For these students — Andrew Adamson, Kenneth Jordan, Evan Glenny, Elizabeth Guerry, Abigail Harrell and Colleen Jennings — this is a finale of sorts to their artistic career at UWF. “They typically have two years to create a body of work that is essentially their thesis,” said Gallery Director Nicholas Krogin. “I’ve had the opportunity to watch them begin from sophomore level. I’ve had the chance talk about their ideas and their concepts, and what the best way to communicate their ideas is.”
The graduating seniors come from various backgrounds, and each brought unique perspectives to the exhibit. Jordan said it was his desire to “bring back poetry through the visual materialization of psychological isolation and desensitization of sensuality.” He did this through elaborate oil paintings that grace the walls of TAG. Adamson used ceramics in his works that he described as “ambiguous narratives based on past experiences.” Jennings tackled issues of the environment with her exhibit “Products That Ruined the World.”
After working for more than a year on their artwork, it’s no surprise that the artists are passionate about their work. Gurry used her section of the exhibition as a tribute to a grandparent and how dementia has impacted her family; hence the title of her project, “Nana.” She created drawings that represented memories in the human brain.
Harrell’s exhibit, entitled “Made Up,” is project that focuses on makeup usage and the societal beauty standards for women. She was photographed numerous times with varying degrees of makeup in order to show the different standards of beauty that exist in society. “I wanted to do a project based on how people perceive me. I believe that people have different definitions of the word beauty. It’s different for every culture.” Harrell said. “I wanted to emphasize that, because people put too much emphasize on how they look.”
Glenny used her piece of the gallery, “Moist Fur,” to discuss concepts of gender, sexuality, brutality, and discomfort in a way that grasps the viewers’ attention. “I am transgender, and I’ve been struggling with that for a long time, and I don’t typically do personal work. It’s autobiographic for me, and I hope it goes well.” Glenny also said that the characters and imagery were chosen “because of their relationship with aggression, masculinity and the artificial selection that has rendered them all functionally impotent.”

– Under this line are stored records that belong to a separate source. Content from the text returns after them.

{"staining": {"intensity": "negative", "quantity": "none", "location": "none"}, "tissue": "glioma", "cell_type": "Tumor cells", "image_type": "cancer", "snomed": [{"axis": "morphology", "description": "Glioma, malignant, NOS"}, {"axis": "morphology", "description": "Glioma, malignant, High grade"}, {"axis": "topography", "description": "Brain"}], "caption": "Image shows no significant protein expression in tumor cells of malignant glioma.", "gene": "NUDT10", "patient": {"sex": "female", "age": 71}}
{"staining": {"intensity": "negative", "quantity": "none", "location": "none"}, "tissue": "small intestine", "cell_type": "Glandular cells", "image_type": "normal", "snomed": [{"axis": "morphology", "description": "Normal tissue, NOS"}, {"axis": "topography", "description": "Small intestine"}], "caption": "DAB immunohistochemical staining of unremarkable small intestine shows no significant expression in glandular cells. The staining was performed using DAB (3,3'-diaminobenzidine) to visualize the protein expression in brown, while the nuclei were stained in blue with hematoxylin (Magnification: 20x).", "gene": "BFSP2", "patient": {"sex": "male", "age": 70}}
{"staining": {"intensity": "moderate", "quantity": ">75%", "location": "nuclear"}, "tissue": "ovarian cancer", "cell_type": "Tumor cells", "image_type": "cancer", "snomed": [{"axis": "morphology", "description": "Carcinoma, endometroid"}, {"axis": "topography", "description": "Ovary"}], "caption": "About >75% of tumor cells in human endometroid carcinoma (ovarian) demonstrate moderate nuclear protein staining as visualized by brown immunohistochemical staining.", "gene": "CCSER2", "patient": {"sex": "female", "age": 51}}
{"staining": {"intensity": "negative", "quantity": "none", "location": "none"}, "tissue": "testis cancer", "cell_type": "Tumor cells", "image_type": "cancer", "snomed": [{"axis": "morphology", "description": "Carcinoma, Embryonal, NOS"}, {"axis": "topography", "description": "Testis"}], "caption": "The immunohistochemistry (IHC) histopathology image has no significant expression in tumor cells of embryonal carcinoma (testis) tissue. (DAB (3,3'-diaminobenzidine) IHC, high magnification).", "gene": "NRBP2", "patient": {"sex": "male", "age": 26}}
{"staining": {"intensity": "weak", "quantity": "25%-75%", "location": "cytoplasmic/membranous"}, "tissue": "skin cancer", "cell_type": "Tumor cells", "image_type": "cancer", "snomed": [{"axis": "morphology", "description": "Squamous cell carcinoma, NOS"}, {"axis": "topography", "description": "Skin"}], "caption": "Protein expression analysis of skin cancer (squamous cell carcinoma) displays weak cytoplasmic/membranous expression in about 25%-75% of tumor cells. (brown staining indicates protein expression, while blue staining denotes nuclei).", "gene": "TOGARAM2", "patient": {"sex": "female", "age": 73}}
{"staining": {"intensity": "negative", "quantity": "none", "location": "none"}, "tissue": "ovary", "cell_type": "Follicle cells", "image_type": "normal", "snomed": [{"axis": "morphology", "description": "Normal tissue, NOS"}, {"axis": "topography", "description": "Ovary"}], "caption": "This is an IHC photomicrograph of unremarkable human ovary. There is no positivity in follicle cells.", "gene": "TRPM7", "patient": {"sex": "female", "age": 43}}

Overall the gallery gives the seniors a chance to shine and to show off some of the hard work they’ve put into the art program. Thursday’s reception was the opening of the exhibit and had strong attendance.
The gallery also was the subject of praise from those who saw it. “I’ve never been to an art gallery, so I didn’t know what to expect, but it’s really incredible,” student Kelsey Lee said.
“It’s really intense in here. There’s a lot to take in,” said student Sara Omlor.
“There’s a lot of variety,” said student Courtney Dwhitworth. “We see our own work within the classroom setting, but to see everyone’s work together in the gallery is very cool.”